勅して言うことには、「太政大臣藤原仲麻呂(恵美押勝)ならびにその子や孫は、兵を起して反逆を成した。よって官位を剥奪し、ならびに藤原姓の字を除くことをすでに処置した。その職分田や封戸等からのいろいろな財物をことごとくこれを収公すること。」。
ただちに使者を派遣して、固く三つの関所(伊勢国鈴鹿関、美濃国不破関、越前国愛発関)を守らせた。

**提供資料:**
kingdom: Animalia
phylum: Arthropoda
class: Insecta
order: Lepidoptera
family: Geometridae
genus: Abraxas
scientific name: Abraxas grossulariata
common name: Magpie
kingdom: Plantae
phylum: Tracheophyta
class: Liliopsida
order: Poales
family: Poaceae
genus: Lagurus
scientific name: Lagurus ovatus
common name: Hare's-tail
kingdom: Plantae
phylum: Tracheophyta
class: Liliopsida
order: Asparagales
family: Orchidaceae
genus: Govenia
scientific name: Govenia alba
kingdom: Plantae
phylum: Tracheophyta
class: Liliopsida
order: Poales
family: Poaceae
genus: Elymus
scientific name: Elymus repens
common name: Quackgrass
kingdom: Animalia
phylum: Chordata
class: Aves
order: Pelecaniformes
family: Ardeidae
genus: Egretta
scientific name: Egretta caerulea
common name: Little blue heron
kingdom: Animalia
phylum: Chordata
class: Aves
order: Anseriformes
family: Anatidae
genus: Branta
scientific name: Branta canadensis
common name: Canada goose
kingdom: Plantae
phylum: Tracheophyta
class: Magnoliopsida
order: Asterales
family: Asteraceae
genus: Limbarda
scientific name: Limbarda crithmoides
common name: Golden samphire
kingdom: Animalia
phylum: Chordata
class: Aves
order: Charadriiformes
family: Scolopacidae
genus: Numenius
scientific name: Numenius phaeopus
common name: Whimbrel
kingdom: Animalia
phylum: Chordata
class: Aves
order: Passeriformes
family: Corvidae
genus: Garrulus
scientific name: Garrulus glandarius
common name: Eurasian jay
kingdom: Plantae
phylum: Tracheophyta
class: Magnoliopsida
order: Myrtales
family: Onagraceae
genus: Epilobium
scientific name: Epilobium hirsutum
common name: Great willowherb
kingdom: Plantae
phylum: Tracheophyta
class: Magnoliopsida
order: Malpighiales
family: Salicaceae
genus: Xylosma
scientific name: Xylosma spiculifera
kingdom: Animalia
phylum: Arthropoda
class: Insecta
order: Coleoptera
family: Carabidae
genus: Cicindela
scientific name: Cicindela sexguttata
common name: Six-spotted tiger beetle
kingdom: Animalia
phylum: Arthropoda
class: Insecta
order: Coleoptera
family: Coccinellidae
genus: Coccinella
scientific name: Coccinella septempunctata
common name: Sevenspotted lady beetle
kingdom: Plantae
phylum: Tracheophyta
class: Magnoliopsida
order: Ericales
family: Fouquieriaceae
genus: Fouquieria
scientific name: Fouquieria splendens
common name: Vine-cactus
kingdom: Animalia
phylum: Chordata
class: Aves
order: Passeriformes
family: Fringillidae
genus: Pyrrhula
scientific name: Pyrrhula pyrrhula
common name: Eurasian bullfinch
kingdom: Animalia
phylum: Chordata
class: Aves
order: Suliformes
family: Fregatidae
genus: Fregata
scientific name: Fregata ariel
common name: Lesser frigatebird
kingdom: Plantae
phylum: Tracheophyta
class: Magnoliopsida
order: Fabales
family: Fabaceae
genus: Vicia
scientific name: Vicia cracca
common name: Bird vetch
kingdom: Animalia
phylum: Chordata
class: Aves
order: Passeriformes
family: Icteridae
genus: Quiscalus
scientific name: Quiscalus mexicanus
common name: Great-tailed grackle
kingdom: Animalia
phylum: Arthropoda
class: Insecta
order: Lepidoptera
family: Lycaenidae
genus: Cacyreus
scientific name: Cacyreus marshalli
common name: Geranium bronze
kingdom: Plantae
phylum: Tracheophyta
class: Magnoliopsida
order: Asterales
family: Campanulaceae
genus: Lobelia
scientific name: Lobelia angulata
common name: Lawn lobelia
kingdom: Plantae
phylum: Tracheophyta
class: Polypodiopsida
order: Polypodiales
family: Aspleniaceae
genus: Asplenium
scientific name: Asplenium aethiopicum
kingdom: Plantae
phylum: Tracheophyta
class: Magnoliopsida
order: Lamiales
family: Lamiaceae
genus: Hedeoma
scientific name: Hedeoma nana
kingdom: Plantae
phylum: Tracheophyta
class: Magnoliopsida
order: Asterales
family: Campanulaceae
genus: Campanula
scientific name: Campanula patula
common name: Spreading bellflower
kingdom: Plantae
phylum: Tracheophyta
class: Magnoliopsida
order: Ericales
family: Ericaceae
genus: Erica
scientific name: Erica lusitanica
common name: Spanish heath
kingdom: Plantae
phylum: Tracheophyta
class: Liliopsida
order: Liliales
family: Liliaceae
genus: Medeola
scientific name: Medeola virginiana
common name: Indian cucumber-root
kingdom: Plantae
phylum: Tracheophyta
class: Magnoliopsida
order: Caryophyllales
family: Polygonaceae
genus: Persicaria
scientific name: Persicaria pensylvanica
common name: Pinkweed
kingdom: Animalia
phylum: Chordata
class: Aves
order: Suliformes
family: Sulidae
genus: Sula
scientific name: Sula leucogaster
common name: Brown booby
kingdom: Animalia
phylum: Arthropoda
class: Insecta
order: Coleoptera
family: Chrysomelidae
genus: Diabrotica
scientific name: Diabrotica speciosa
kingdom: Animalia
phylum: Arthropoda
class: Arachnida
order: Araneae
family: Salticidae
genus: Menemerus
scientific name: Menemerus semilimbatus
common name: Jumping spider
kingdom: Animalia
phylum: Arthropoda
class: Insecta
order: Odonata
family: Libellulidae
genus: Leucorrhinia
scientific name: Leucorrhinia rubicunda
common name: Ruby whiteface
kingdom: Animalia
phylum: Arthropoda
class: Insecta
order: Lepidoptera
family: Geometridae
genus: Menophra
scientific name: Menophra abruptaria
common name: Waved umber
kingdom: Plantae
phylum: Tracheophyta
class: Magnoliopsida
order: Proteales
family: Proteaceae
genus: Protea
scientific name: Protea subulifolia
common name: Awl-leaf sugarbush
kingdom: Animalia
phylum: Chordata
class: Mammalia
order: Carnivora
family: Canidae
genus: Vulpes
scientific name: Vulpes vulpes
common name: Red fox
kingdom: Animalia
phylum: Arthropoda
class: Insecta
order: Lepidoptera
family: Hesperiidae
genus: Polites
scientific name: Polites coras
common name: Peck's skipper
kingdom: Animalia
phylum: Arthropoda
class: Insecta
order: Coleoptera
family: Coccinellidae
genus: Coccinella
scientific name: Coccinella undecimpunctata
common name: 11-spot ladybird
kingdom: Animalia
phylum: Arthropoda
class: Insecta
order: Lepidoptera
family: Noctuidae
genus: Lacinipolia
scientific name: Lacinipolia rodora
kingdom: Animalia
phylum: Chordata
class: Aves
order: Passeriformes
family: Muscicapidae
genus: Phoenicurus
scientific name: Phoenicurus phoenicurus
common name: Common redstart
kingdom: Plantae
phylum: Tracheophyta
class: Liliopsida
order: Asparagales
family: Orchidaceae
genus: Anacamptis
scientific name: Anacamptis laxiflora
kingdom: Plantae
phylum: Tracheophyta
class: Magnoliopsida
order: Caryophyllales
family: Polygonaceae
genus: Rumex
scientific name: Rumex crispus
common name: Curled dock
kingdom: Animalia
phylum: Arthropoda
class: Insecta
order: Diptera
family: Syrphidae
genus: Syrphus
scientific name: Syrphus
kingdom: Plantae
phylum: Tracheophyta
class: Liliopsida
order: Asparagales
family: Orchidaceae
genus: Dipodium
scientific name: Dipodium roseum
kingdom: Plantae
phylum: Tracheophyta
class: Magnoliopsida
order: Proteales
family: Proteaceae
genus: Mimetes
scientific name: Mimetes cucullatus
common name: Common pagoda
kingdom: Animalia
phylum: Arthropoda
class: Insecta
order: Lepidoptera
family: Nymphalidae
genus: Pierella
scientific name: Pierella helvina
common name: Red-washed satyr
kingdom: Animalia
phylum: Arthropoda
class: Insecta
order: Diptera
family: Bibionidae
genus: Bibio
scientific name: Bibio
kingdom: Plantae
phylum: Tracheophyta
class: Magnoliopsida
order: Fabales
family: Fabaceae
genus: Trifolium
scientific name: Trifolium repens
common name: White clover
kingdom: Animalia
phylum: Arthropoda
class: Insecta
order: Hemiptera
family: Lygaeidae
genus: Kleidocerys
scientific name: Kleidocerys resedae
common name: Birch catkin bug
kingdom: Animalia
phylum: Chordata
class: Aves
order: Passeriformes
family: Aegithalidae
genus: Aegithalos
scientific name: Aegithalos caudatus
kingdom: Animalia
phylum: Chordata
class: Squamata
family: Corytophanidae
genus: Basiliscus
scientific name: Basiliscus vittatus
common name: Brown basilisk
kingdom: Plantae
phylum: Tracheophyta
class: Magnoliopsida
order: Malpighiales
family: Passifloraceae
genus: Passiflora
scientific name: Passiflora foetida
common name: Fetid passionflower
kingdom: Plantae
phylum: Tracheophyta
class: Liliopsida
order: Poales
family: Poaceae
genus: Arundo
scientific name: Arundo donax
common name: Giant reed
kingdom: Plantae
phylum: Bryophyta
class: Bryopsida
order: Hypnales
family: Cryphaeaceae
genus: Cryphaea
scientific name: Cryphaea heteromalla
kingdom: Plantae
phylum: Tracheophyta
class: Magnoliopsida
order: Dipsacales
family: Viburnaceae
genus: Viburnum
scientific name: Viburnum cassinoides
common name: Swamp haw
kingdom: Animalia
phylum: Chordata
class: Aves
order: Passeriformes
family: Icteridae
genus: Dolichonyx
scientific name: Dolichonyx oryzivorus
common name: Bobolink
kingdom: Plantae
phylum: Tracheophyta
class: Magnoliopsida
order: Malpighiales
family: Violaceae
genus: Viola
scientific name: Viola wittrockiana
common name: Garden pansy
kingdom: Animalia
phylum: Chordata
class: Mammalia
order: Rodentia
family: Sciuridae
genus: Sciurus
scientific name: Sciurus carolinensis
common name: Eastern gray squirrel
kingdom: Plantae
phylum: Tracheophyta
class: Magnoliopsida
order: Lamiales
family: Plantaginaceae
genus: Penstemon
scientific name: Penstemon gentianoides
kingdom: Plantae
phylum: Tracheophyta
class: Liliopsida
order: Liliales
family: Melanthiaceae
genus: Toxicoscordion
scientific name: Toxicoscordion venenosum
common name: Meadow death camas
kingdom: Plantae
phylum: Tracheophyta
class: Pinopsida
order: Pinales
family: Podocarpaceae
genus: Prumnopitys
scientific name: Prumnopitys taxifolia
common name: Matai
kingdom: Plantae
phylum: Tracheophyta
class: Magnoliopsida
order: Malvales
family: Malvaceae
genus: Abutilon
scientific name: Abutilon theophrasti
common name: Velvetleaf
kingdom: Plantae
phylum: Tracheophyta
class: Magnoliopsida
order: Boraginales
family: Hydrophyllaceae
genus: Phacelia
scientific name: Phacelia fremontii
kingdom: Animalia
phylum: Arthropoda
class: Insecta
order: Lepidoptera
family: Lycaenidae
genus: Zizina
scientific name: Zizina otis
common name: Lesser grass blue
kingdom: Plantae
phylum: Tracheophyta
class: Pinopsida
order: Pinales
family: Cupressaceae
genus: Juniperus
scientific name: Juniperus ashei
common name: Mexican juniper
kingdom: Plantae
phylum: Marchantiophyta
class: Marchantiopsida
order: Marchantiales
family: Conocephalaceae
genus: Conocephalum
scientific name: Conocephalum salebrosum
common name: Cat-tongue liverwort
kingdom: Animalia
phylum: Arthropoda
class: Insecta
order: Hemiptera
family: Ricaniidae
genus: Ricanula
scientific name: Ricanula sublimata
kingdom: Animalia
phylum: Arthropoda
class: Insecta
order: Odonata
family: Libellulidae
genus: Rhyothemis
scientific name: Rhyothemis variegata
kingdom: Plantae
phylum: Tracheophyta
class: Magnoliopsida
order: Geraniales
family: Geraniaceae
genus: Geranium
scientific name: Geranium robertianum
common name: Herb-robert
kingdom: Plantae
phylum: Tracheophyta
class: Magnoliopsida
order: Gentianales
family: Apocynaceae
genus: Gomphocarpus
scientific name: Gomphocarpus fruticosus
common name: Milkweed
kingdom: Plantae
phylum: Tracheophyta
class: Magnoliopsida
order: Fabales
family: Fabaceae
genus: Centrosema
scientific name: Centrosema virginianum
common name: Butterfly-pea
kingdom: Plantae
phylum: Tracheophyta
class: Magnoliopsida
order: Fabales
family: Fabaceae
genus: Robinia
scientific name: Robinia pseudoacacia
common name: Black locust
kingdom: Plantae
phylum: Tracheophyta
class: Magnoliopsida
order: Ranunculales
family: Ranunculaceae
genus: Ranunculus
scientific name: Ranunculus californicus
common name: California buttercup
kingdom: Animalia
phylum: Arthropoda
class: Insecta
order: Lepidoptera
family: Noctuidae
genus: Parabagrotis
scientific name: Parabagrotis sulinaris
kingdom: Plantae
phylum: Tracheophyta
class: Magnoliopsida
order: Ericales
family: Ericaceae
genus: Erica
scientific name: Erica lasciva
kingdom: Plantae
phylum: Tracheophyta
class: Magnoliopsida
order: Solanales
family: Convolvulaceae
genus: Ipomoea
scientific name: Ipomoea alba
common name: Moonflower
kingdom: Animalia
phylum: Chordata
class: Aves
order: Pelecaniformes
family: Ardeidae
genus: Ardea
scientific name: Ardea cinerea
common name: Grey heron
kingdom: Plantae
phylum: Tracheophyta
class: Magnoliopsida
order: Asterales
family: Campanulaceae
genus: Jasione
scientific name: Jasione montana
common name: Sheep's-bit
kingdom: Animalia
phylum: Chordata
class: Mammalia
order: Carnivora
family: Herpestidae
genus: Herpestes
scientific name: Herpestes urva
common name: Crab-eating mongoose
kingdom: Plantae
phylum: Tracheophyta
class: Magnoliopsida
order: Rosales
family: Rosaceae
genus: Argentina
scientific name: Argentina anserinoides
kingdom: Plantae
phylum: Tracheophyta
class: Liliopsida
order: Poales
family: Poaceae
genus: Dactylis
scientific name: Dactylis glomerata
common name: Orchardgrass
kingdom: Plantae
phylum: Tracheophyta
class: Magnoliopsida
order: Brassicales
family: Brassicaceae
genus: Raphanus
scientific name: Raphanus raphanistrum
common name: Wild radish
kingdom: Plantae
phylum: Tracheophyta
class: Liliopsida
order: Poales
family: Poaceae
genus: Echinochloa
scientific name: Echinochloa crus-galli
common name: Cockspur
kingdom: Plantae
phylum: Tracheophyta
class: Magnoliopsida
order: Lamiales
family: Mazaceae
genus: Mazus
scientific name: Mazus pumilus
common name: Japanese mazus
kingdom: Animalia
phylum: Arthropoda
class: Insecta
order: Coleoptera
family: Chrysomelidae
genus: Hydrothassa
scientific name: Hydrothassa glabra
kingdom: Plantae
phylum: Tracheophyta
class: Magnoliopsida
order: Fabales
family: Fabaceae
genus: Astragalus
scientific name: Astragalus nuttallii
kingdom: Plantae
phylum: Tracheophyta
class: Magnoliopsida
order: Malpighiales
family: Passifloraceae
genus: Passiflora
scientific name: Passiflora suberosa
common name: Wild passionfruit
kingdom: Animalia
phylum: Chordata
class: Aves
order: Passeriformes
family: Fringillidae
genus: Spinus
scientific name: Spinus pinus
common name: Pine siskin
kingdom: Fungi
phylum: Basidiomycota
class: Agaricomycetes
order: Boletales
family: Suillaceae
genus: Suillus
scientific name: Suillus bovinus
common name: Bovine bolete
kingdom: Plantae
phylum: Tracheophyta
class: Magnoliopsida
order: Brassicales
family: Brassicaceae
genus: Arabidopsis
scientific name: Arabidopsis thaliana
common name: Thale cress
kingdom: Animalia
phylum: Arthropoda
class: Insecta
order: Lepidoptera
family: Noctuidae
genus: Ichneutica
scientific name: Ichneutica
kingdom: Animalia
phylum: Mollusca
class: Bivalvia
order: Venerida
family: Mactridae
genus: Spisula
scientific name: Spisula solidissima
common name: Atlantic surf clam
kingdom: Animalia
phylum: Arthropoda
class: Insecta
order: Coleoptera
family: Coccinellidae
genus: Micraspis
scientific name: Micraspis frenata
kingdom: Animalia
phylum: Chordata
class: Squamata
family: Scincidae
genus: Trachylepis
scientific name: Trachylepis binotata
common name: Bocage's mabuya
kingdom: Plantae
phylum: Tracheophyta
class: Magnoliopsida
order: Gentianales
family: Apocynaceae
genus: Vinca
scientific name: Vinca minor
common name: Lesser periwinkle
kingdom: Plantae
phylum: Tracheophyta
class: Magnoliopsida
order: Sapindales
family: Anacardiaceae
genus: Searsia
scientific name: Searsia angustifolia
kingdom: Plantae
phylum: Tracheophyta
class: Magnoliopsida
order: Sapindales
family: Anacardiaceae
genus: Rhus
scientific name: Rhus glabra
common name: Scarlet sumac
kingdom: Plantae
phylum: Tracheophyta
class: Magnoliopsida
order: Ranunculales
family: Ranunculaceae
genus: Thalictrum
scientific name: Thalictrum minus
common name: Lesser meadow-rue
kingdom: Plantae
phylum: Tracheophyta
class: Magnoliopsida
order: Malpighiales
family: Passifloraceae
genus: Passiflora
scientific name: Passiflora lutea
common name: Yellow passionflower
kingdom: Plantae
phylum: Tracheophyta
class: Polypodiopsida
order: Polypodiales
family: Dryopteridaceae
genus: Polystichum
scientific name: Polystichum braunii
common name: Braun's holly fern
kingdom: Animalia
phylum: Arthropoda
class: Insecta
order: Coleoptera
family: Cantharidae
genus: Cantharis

**課題の指示:**
[1] 出典本文によれば、藤原仲麻呂とその子や孫の官位が剥奪され、藤原姓の字が除かれたのはなぜですか。一文から三文で説明してください。
[2] 藤原仲麻呂の反逆を記した出典本文を、最後の文に続けて書き継いでください。

**各課題の解答:**
[1] 太政大臣藤原仲麻呂(恵美押勝)とその子や孫が、兵を起こして反逆を成したためです。その処置として官位が剥奪され、藤原姓の字が除かれました。

[2]
從三位藤原の朝臣永手に正三位、正四位下吉備の朝臣眞備に從三位、正五位下藤原の朝臣繩麻呂に從四位下、正七位上大津の連大浦に從四位上、從七位上牡鹿の連嶋足、正六位上坂の上の忌寸苅田麻呂、外從五位下粟田の朝臣道麻呂、從六位下中臣伊勢の連老人、從八位上弓削の宿祢淨人、外從五位下高丘の連比良麻呂、正五位上日下部の宿祢子麻呂に並に從四位下、從七位下紀の朝臣船守に從五位下、正七位上民の忌寸総麻呂に外從五位下を授けた。弓削の宿祢淨人には姓を弓削の御淨朝臣を賜った。中臣の伊勢の連老人には中臣伊勢の朝臣、大津の連大浦には大津の宿祢、牡鹿の連嶋足には牡鹿の宿祢、坂の上の忌寸苅田麻呂には坂の上の大忌寸を賜った。
この夜、藤原仲麻呂(恵美押勝)は近江に逃走し、官軍が追討する。